Puis il se perdit à nouveau dans la foule. De temps à autre, les mains tremblantes, il sortait le ticket gagnant de son portefeuille et le fixait avec des yeux d’halluciné. Il le remettait ensuite avec d’infinies précautions à sa place, jetant autour de lui des regards soupçonneux.
La raison lui conseillait de rentrer chez lui mais son orgueil l’empêchait de quitter le lieu de sa consécration. Il voulait savourer jusqu’au bout le sentiment de supériorité qu’il ressentait sur cet hippodrome.
A la fin de sa dernière course cependant, il fut pris d’une angoisse intolérable. Suant à grosses gouttes, il courut vers la sortie, terrorisé à l’idée d’être englouti par la foule. Les visages l’entourant lui semblaient tous hostiles.
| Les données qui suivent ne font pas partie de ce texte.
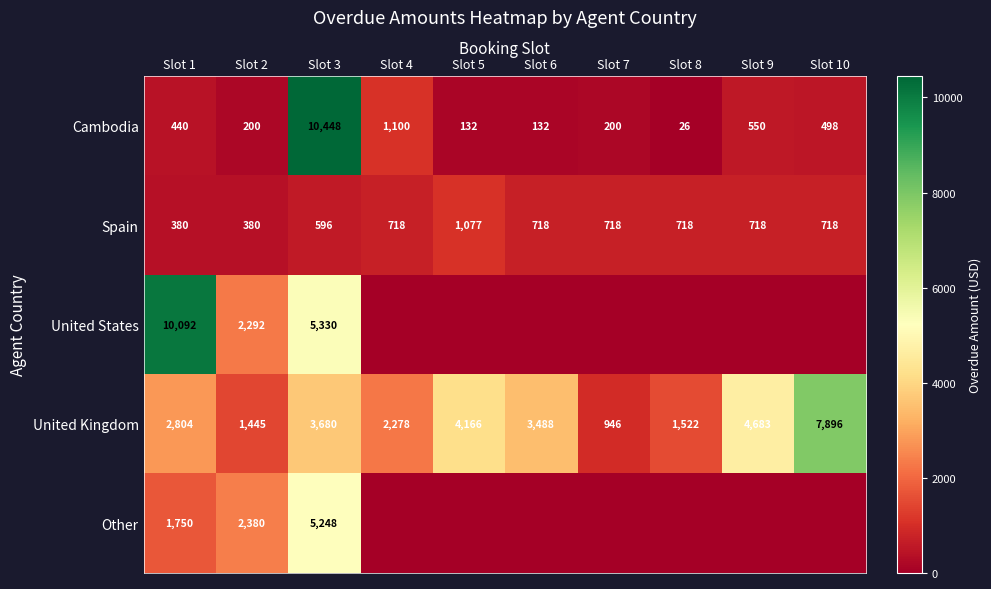

Which has a higher value, Slot 4 or Slot 10?

Slot 4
Il se fraya difficilement un passage dans cette masse compacte, bousculant des parieurs hargneux. Des injures fusèrent dans son dos. Parvenu au parking, il chercha désespérément sa voiture. Enfin, il la vit, tellement rassurante, sa vieille 404 cabossée. Il fouilla fébrilement ses poches, à la recherche des clefs. Il mit vingt bonnes secondes avant de réussir à ouvrir la portière.
- Je crois que j’ai frappé un peu fort...
- T’occupe, prends son portefeuille.
- ...
- Le ticket y est ?
- Ouais.
- Bon, allez, on se tire.
Cette nouvelle est mon premier texte publié. Elle est parue dans la revue "Gullivore" n° 19, août-septembre 1990.